There are 5 points that to me mentioned while understanding security in TCP/IP –
- Encryption – It’s the scramble of data such a manner that in between the data can’t be read. Also at the receiving end the the data must be descramble.
- Integrity – It’s the guarantee that data that is received is same as originally sent.
- Nonrepudiation – A person cannot deny that they took a specific action.
- Authentication – It means that who ever is accessing the data is the person you want to access the data. username & password defines the authentication.
- Authorization – It means what an authenticated person do with the data.
A packet of data on the Internet often comes with a port number encapsulated in the segment or datagram, for example, so a bad guy quickly knows what type of data he’s reading. All data starts as cleartext, which roughly means the data hasn’t been encrypted yet.
Here comes the encryption and we use cipher. A cipher is a general term for a way to encrypt data. An algorithm is the mathematical formula that underlies the cipher. When you run plaintext through a cipher algorithm using a key, you get the encrypted ciphertext.
Types of encryption –
- Symmetric Encryption – It is the encryption algorithm which use single key to both encrypt and decrypt the data. So the key must be shared between the sender and receiver. There are major two kind of symmetric key –
- Block cipher – Here it divide the data in blocks and encrypt each block. usually 128 bit block.

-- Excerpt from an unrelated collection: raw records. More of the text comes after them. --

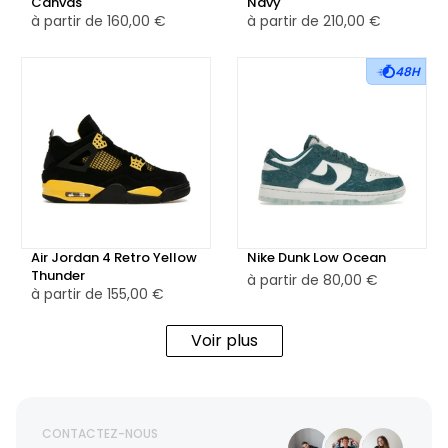
Canvas
Navy
à partir de
160,00 €
à partir de
210,00 €
48H
Air Jordan 4 Retro Yellow
Nike Dunk Low Ocean
Thunder
à partir de
80,00 €
à partir de
155,00 €
Voir plus
CONTACTEZ-NOUS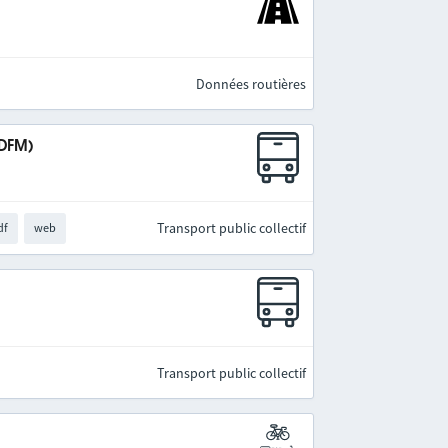
Données routières
IDFM)
Transport public collectif
df
web
Transport public collectif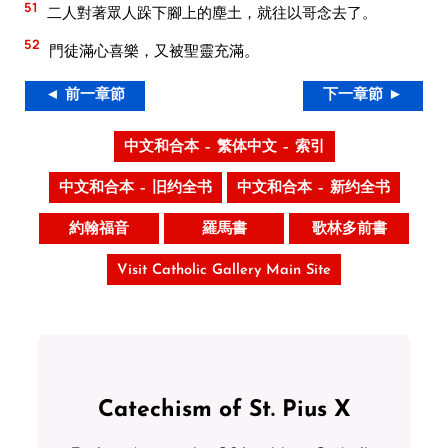
51
二人對著眾人跺下腳上的塵土，就往以哥念去了。
52
門徒滿心喜樂，又被聖靈充滿。
◄ 前一章節
下一章節 ►
中文和合本 – 繁体中文 – 索引
中文和合本 – 旧约全书
中文和合本 – 新约全书
約翰福音
羅馬書
歌林多前書
Visit Catholic Gallery Main Site
Catechism of St. Pius X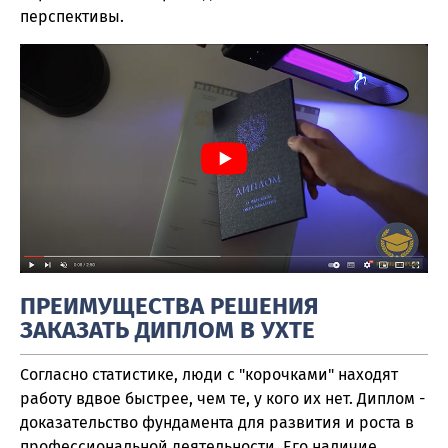
перспективы.
ПРЕИМУЩЕСТВА РЕШЕНИЯ
ЗАКАЗАТЬ ДИПЛОМ В УХТЕ
Согласно статистике, люди с "корочками" находят
работу вдвое быстрее, чем те, у кого их нет. Диплом -
доказательство фундамента для развития и роста в
профессиональной деятельности. Его наличие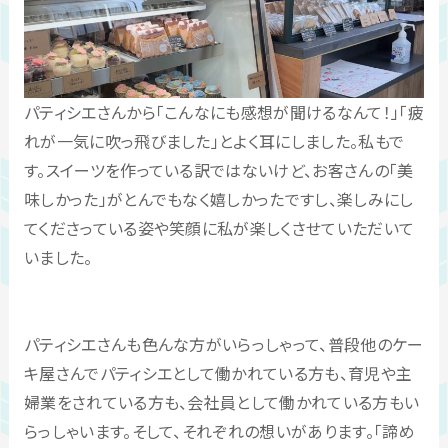
パティシエさんから「こんなにも感想が聞けるなんて！」「疲
れが一気に吹っ飛びました」とよく耳にしました。私もで
す。スイーツを作っている訳ではないけど、お客さんの「美
味しかった」がとんでもなく嬉しかったですし、楽しみにし
てくださっている姿や笑顔に私が楽しくさせていただいて
いました。
パティシエさんも色んな方がいらっしゃって、普段他のケー
キ屋さんでパティシエとして働かれている方も、育児や主
婦業をされている方も、会社員として働かれている方もい
らっしゃいます。そして、それぞれの想いがあります。「諦め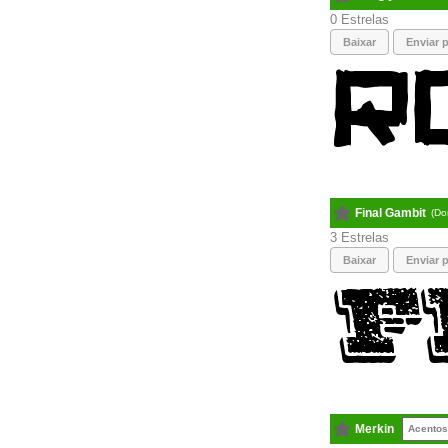
0
Baixar
Enviar p
Final Gambit
(Do
3
Baixar
Enviar p
Merkin
Acentos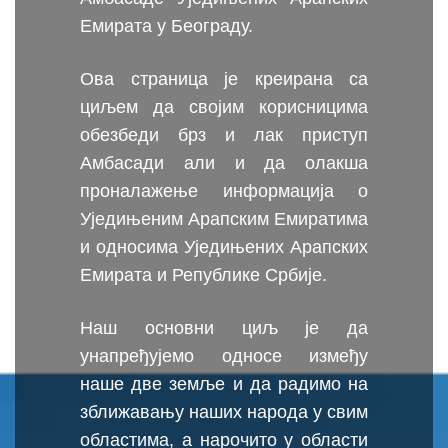
Емирата у Београду.
Ова страница је креирана са
циљем да својим корисницима
обезбеди брз и лак приступ
Амбасади али и да олакша
проналажење информација о
Уједињеним Арапским Емиратима
и односима Уједињених Арапских
Емирата и Републике Србије.
Наш основни циљ је да
унапређујемо односе између
наше две земље и да радимо на
зближавању наших народа у свим
областима, а нарочито у области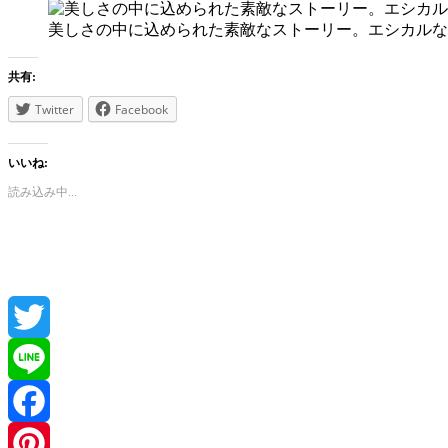
美しさの中に込められた素敵なストーリー。エシカルなジュエリ
共有:
Twitter
Facebook
いいね:
読み込み中...
Twitter
Line
Facebook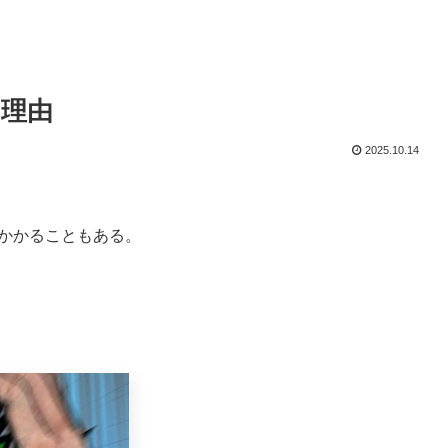
理由
2025.10.14
かかることもある。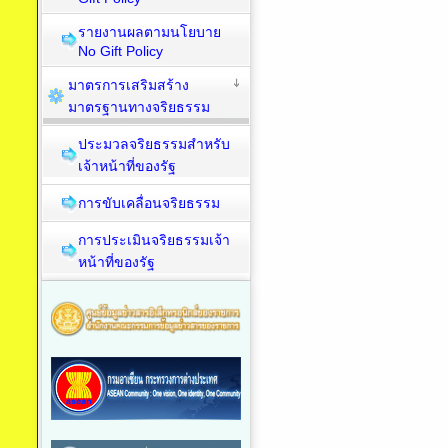
รายงานผลตามนโยบาย
No Gift Policy
มาตรการเสริมสร้าง
มาตรฐานทางจริยธรรม
ประมวลจริยธรรมสำหรับ
เจ้าหน้าที่ของรัฐ
การขับเคลื่อนจริยธรรม
การประเมินจริยธรรมเจ้า
หน้าที่ของรัฐ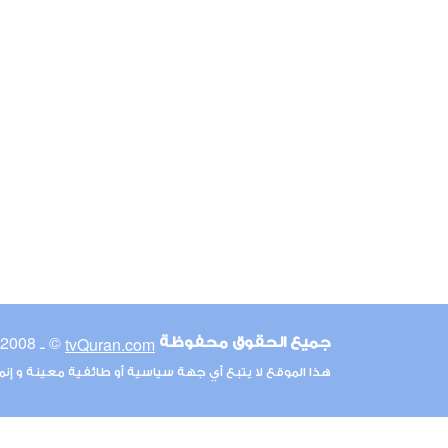
© ـ 2008-2026
tvQuran.com
جميع الحقوق محفوظة
هذا الموقع لا يتبع أي جهة سياسية أو طائفية معينة و إن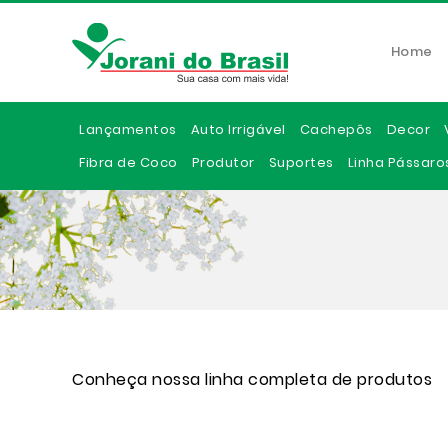
Home
Lançamentos
Auto Irrigável
Cachepôs
Decor
Fibra de Coco
Produtor
Suportes
Linha Pássaro
Conheça nossa linha completa de produtos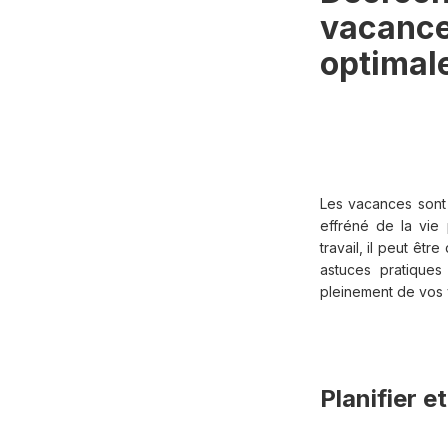
vacance
optimale
Les vacances sont
effréné de la vie
travail, il peut êt
astuces pratiques
pleinement de vos
Planifier e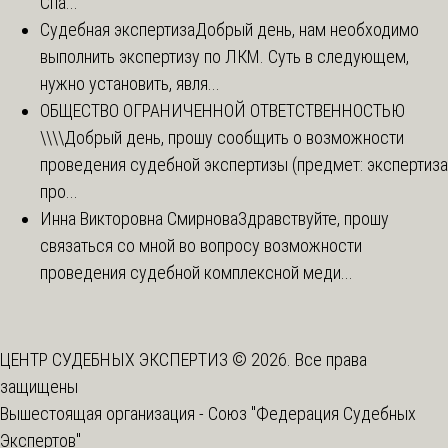
Спа...
Судебная экспертиза
Добрый день, нам необходимо
выполнить экспертизу по ЛКМ. Суть в следующем,
нужно установить, явля...
ОБЩЕСТВО ОГРАНИЧЕННОЙ ОТВЕТСТВЕННОСТЬЮ
\\\\
Добрый день, прошу сообщить о возможности
проведения судебной экспертизы (предмет: экспертиза
про...
Инна Викторовна Смирнова
Здравствуйте, прошу
связаться со мной во вопросу возможности
проведения судебной комплексной меди...
ЦЕНТР СУДЕБНЫХ ЭКСПЕРТИЗ © 2026. Все права
защищены
Вышестоящая организация -
Союз "Федерация Судебных
Экспертов"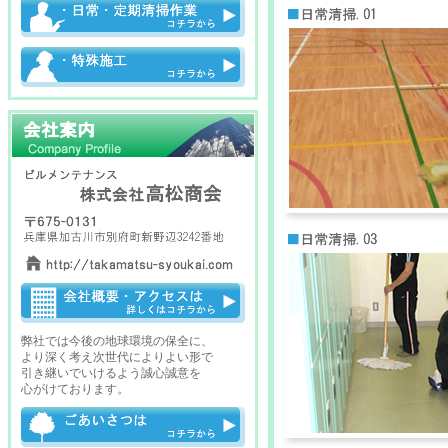
弊社では今後の地球環境の保全に、
より深く考え次世代によりよい形で
引き継いでいけるよう誠心誠意を
心がけております。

- Stream cipher – Here the algorithm encrypt each bit coming from stream of bits.
- Asymmetric Encryption – There was a major drawback in the symmetric encryption that the key is tampered then the communication is vulnerable. For that we use asymmetric encryption. Here suppose there is two people Alice & David and alice wants to send the data to the david then alice will create a key pair of public and private key. The public key is used for the encryption and the private key is used for the decryption. So the alice will give her public key to david and david will encrypt the data and send it to the david. Now alice will decrypt the data with the help of her private key.
- It’s a mathematical function that we run in a string and get a fixed length of string(checksum or message digest).
- The message digest will always be same length regardless of the input string length.
- The hash is a one way function that we can’t get back the message from the hash.
- When we download any file from the internet the download provider also provide a message digest of the download file.
- We first download the checksum and download the file.
- Then we compare our checksum with the downloaded checksum.
- If the checksum is not correct then the data has been tampered in the middle.
It is the proof of truth about someone took some action in a network. and they can’t deny it.
- First sender hashes the message and encrypt with sender’s private key.
- Then send the data to the receiver.
- Then the receiver decrypts the message with the help of sender’s public key.
- If the hash match then it’s the proof that the sender has sent the message.
The invention of SSH was heavily related to the telnet protocol because the telnet protocol was completely unsecured that everything was transferred in plain text. Then a student from Helsinki University Of Technology Tatu Ylonen created another protocol called SSH after his network was breached because of telnet.
- When a client wants to connect to the server for the first time the server sends it’s public key to the client.
- Then the client create a session ID and encrypt it using the public key and sends it back to the server.
- Then the server decrypt the session ID using it’s private key and use in all the data communication going forward.
- Then the client server decides the type of encryption will be used for the session(Generally AES).
SSH can use public key for encryption and we can turn off the password based authentication.
Use Public/Private Key for authentication –
- client first generate a key pair using ssh-keygen.
- The the public key is sent to the server and the private key is kept safe in the client machine.
- WHen you connect to the server the client create a signature using it’s private key and send to server.
- The server check the signature using it’s public key and if everything matches you are authenticated to the server.